__SOURCE__
-------------------------

There's been an upsurge of interest in home mincing in the UK since the meat adulteration scandal, according to the Mail Online. Even if you are not worried about contamination, the cuts of meat used to make prepackaged mince are often not the best. Mincing your own meat allows you more control over the quality, texture and fattiness of the mince. Whether you're cooking a chili con carne, lasagne, burgers or anything else requiring minced meat, making your own mince can make a real difference to the flavour and can also work out a lot cheaper.

Home mincer

Place the meat on a chopping board or durable work surface. For lean mince, cut away any unwanted fat with a sharp knife. Cut the meat into rough cubes of about 2.5cm (1 inch) per side.

Put a few cubes of meat into the hopper or funnel part of your manual mincer. Place a bowl, tray or similar container under the part where the mince will come out. Adjust any settings that allow you to select the fineness of the mince. Turn the handle to start mincing the meat. Add more cubes of meat to the hopper as required.

Plug in your electric mincer. Place a bowl, tray or similar container under the part where the mince will come out. Adjust any settings that allow you to select the speed and the fineness of the mince. Press or turn the "On" button or switch. Feed in the cubes of meat one or two at a time until you have enough mince.

Food processor

Place the meat on a chopping board or durable work surface. For lean mince, cut away any unwanted fat with a sharp knife. Cut the meat into rough cubes of about 2.5cm (1 inch) per side. Spread the cubes in a single layer on a tray and put in the freezer for 15 minutes. Partially freezing the meat will help prevent the fat from smearing and will give a better consistency.

-------------------------

__JOBS__
1. Reproduce the stretch of the meat-mincing guide from "Plug in your" through "a better consistency.".
2. Answer these questions from the meat-mincing guide:
(a) What size should the cubes of meat be cut to?
(b) How long do the cubes go in the freezer before using a food processor?
(c) How many cubes at a time should be fed into an electric mincer?
3. Extend the meat-mincing guide, picking up after its final sentence.

__DATA LINES__
-------------------------

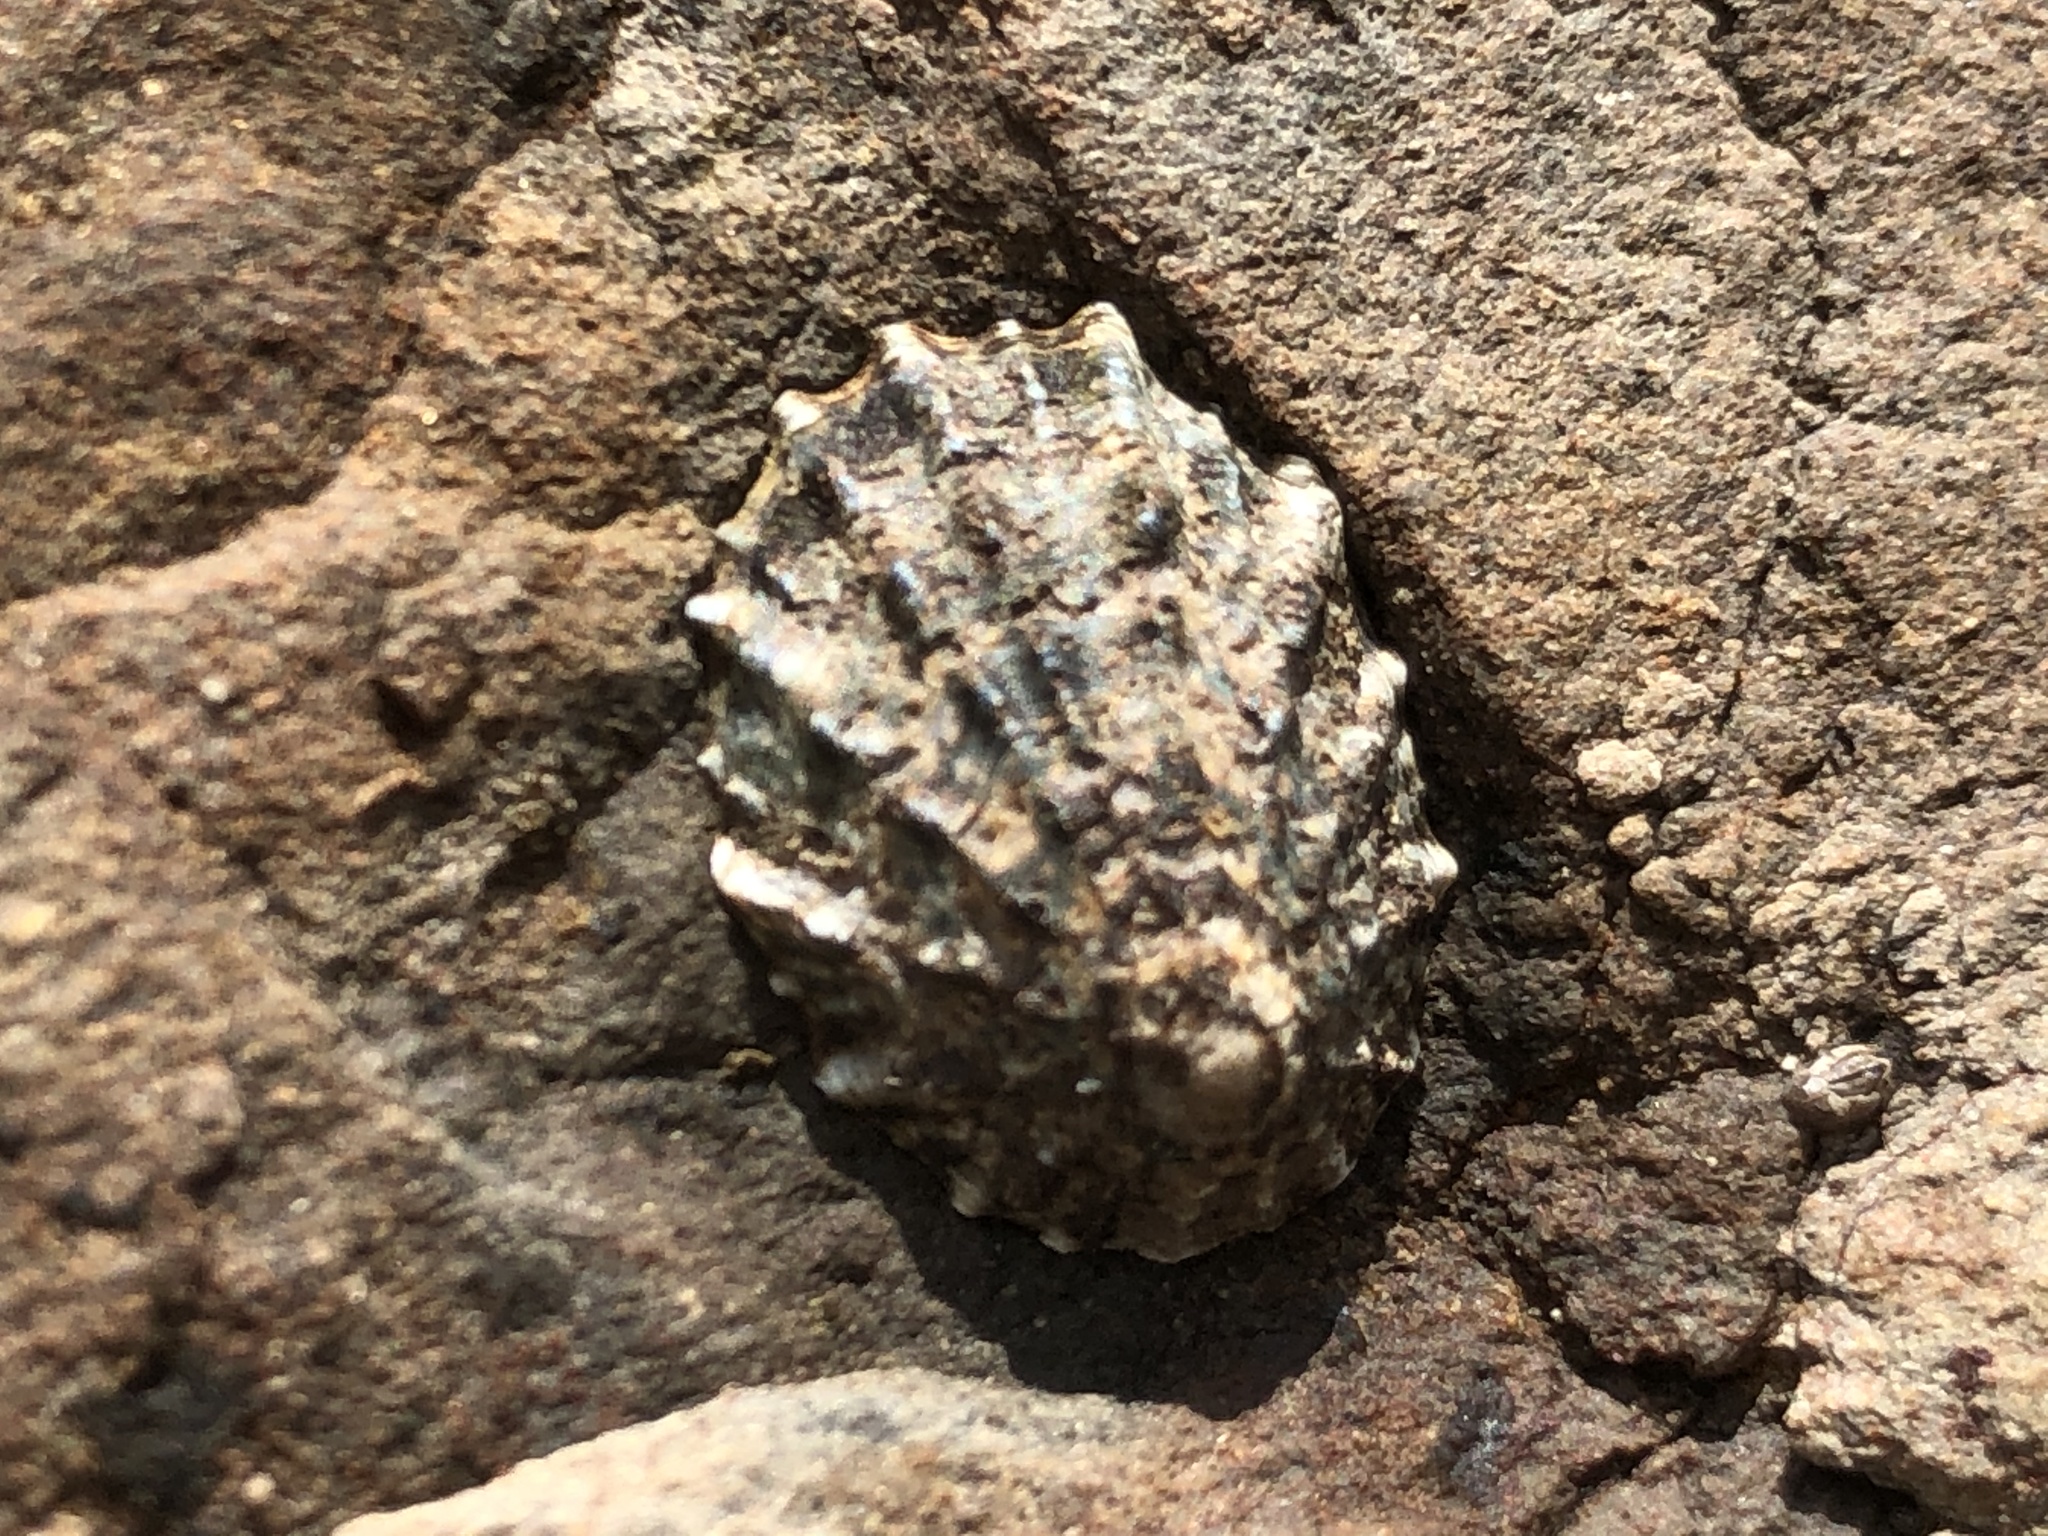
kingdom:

-------------------------

__OUTPUTS IN ORDER__
1.
Plug in your electric mincer. Place a bowl, tray or similar container under the part where the mince will come out. Adjust any settings that allow you to select the speed and the fineness of the mince. Press or turn the "On" button or switch. Feed in the cubes of meat one or two at a time until you have enough mince.

Food processor

Place the meat on a chopping board or durable work surface. For lean mince, cut away any unwanted fat with a sharp knife. Cut the meat into rough cubes of about 2.5cm (1 inch) per side. Spread the cubes in a single layer on a tray and put in the freezer for 15 minutes. Partially freezing the meat will help prevent the fat from smearing and will give a better consistency.

2.
(a) About 2.5cm (1 inch) per side.
(b) 15 minutes.
(c) One or two at a time.

3.
Separate the meat into batches. The size of the batches will depend on the volume of your food processor. Do not fill the bowl to over around a third of its capacity.

Put the meat into the food processor bowl and replace the lid. Use "pulses" to chop the meat. If your processor has a "Pulse" button, press this five times, then check the consistency of the meat. If it does not, press the "On" button for a second then release. Repeat this five times, then check the consistency of the meat. Continue until you have the consistency you want.

Knife

Place the meat on a chopping board or durable work surface. For lean mince, cut away any unwanted fat with a sharp knife.

Cut the meat into small cubes using a sharp, heavy knife or cleaver. Make the cubes as small as you can reasonably get them, then gather them together. If you are right handed, position the knife to the left of the cubes. Place your left hand on top of the knife to steady it.

Chop the meat again using a rocking motion on the knife. The end of the knife should stay in contact with the chopping board while the back of the knife rises and falls. With each chop, move the knife fractionally to the right in as smooth a motion as possible. Repeat until the meat is chopped to the right consistency.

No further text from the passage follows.